There are plenty of resources that tell you whether a model will run on your hardware. Few tell you whether you *should* — and what to actually expect.

ShouldIRunThisModel collects two things:

1. **Subjective ratings** — "Can I run this model?" (does it fit in memory, is it fast enough?) and "Should I run this model?" (does it perform well for my use case?). Users also vote on which use cases a model is good for: coding, chat, reasoning, tool use, vision, writing, RAG/search, and computer use.

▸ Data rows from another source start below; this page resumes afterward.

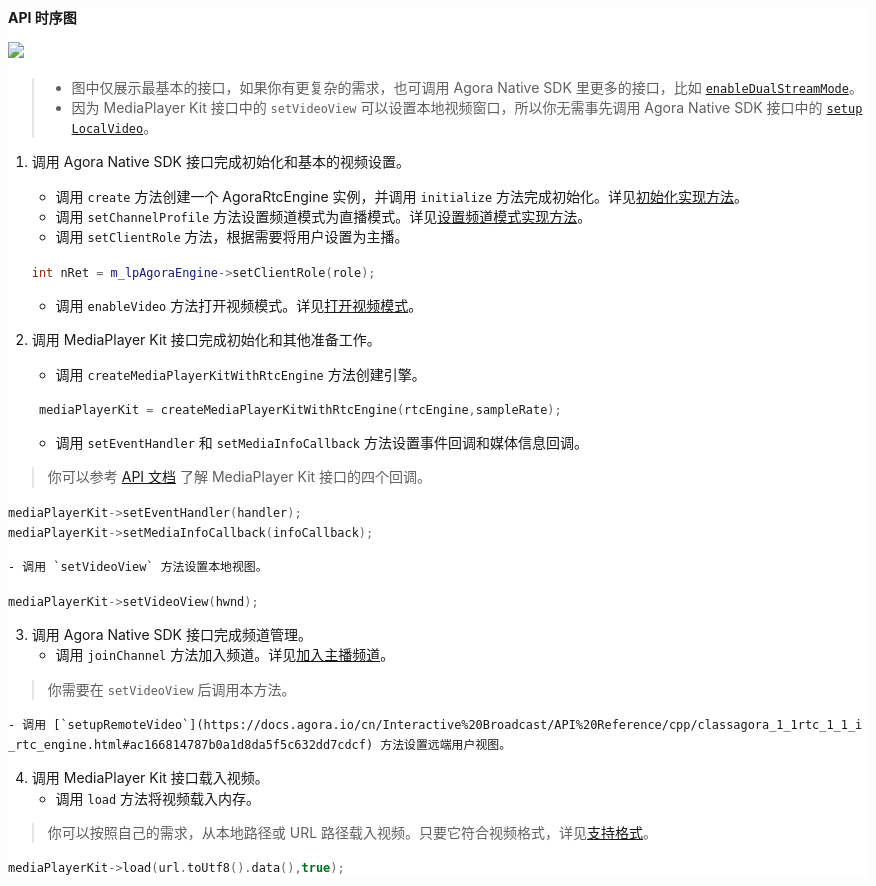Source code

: **API 时序图**

![](https://web-cdn.agora.io/docs-files/1567498507910)

> - 图中仅展示最基本的接口，如果你有更复杂的需求，也可调用 Agora Native SDK 里更多的接口，比如 [`enableDualStreamMode`](https://docs.agora.io/cn/Interactive%20Broadcast/API%20Reference/cpp/classagora_1_1rtc_1_1_i_rtc_engine.html#a72846f5bf13726e7a61497e2fef65972)。
> - 因为 MediaPlayer Kit 接口中的 `setVideoView` 可以设置本地视频窗口，所以你无需事先调用 Agora Native SDK 接口中的 [`setupLocalVideo`](https://docs.agora.io/cn/Interactive%20Broadcast/API%20Reference/cpp/classagora_1_1rtc_1_1_i_rtc_engine.html#a744003a9c0230684e985e42d14361f28)。

1. 调用 Agora Native SDK 接口完成初始化和基本的视频设置。

   - 调用 `create` 方法创建一个 AgoraRtcEngine 实例，并调用 `initialize` 方法完成初始化。详见[初始化实现方法](https://docs.agora.io/cn/Interactive%20Broadcast/initialize_windows_live?platform=Windows#实现方法)。
   - 调用 `setChannelProfile` 方法设置频道模式为直播模式。详见[设置频道模式实现方法](https://docs.agora.io/cn/Interactive%20Broadcast/join_live_windows?platform=Windows#设置频道模式为直播)。
   - 调用 `setClientRole` 方法，根据需要将用户设置为主播。
   ```C++
   int nRet = m_lpAgoraEngine->setClientRole(role);
   ```

   - 调用 `enableVideo` 方法打开视频模式。详见[打开视频模式](https://docs.agora.io/cn/Interactive%20Broadcast/publish_windows_live?platform=Windows#打开视频模式)。

2. 调用 MediaPlayer Kit 接口完成初始化和其他准备工作。

	- 调用 `createMediaPlayerKitWithRtcEngine` 方法创建引擎。
     ```C++
      mediaPlayerKit = createMediaPlayerKitWithRtcEngine(rtcEngine,sampleRate);
     ```
	- 调用 `setEventHandler` 和 `setMediaInfoCallback` 方法设置事件回调和媒体信息回调。
> 你可以参考 [API 文档](#2) 了解 MediaPlayer Kit 接口的四个回调。
>
```C++
mediaPlayerKit->setEventHandler(handler);
mediaPlayerKit->setMediaInfoCallback(infoCallback);
```
	- 调用 `setVideoView` 方法设置本地视图。
```C++
mediaPlayerKit->setVideoView(hwnd);
```

3. 调用 Agora Native SDK 接口完成频道管理。
	- 调用 `joinChannel` 方法加入频道。详见[加入主播频道](https://docs.agora.io/cn/Interactive%20Broadcast/join_live_windows?platform=Windows#加入直播频道)。
> 你需要在 `setVideoView` 后调用本方法。
>
	- 调用 [`setupRemoteVideo`](https://docs.agora.io/cn/Interactive%20Broadcast/API%20Reference/cpp/classagora_1_1rtc_1_1_i_rtc_engine.html#ac166814787b0a1d8da5f5c632dd7cdcf) 方法设置远端用户视图。

4. 调用 MediaPlayer Kit 接口载入视频。
	 - 调用 `load` 方法将视频载入内存。
> 你可以按照自己的需求，从本地路径或 URL 路径载入视频。只要它符合视频格式，详见[支持格式](#format)。
> 
```C++
mediaPlayerKit->load(url.toUtf8().data(),true);
```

2. **Performance measurements** — tokens per second, time to first token, and memory usage at multiple context lengths (e.g. 256, 1024, 4096, 16384 tokens), submitted per model + hardware + interface combination.

## Key pages

- [/recipes](https://shouldirunthismodel.com/recipes) — Browse and filter ratings (“recipes”: model + hardware + interface)
- [/models/{shortname}](https://shouldirunthismodel.com/models/example) — Model detail and its recipes (no separate model directory)
- [/recipes/new](https://shouldirunthismodel.com/recipes/new) — Submit a recipe (setup + ratings)
- [/performance](https://shouldirunthismodel.com/performance) — Compare performance across hardware
- [/why](https://shouldirunthismodel.com/why) — Why this site exists

## Data model

Recipes are scoped to a **model** (name + quantization), **hardware** (e.g. "MacBook Pro M3 Max 128GB"), and **interface** (e.g. "LM Studio"). Each recipe includes:

- `can_i_run_this_model_rating` — 1–5 scale: whether the model runs usably on the hardware
- `should_i_run_this_model_rating` — 1–5 scale: whether the model performs well enough to recommend
- `use_case_votes` — per use case upvote/downvote
- `measurements` — array of `{ context_tokens, tokens_per_second, time_to_first_token_seconds, memory_usage_gib }`

## Benchmark tool

A local benchmark tool (`tools/benchmark-server.js`) connects to LM Studio, loads models on demand, runs inference at multiple context sizes, and exports results as JSON that can be imported on the performance page.